For every item below, copy out each naming line word for word and leave out the pictures.

── GIVEN ENTRIES

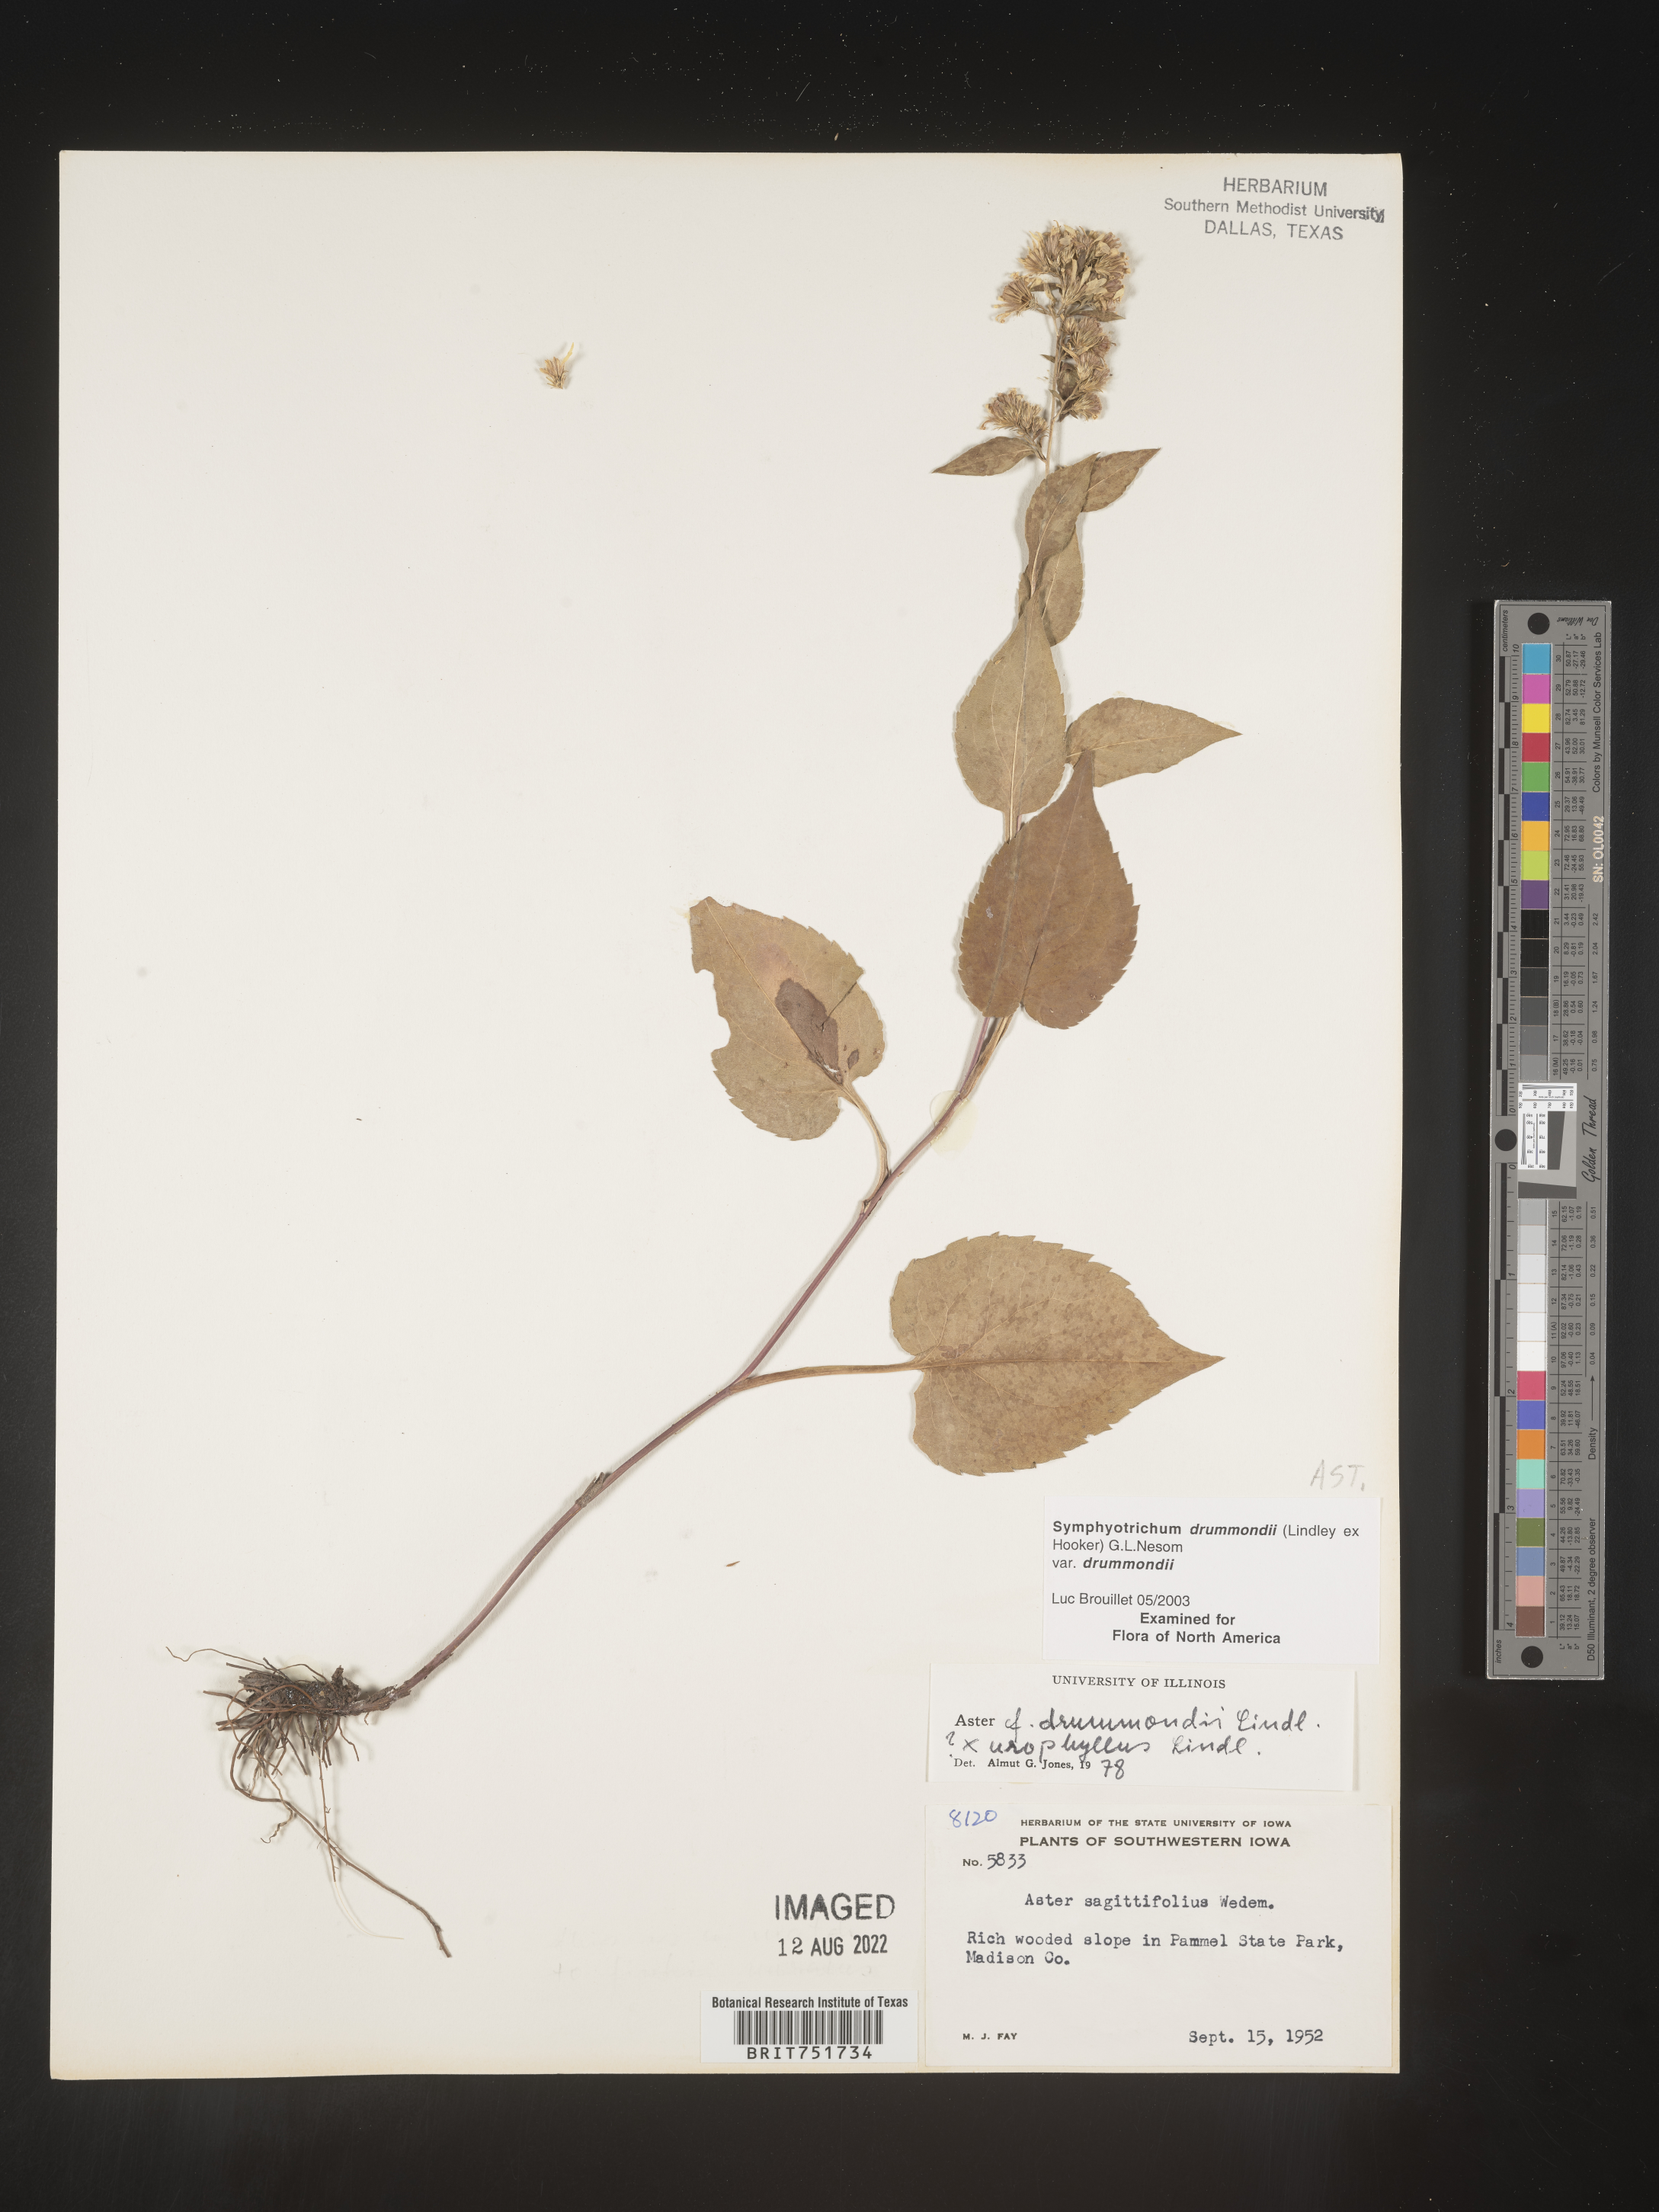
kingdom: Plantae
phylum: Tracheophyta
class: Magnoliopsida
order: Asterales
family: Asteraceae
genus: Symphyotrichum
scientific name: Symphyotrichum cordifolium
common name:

────

FULL RESPONSE:
kingdom: Plantae
phylum: Tracheophyta
class: Magnoliopsida
order: Asterales
family: Asteraceae
genus: Symphyotrichum
scientific name: Symphyotrichum cordifolium
common name:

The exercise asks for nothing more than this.